* TRY IT:
Print each record below exactly as it appears.
▼▼▼
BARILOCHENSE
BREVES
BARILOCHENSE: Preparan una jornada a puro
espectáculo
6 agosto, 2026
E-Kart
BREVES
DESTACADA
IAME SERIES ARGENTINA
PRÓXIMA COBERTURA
▲▲▲
* FINISHED EXERCISE:
BARILOCHENSE
BREVES
BARILOCHENSE: Preparan una jornada a puro
espectáculo
6 agosto, 2026
E-Kart
BREVES
DESTACADA
IAME SERIES ARGENTINA
PRÓXIMA COBERTURA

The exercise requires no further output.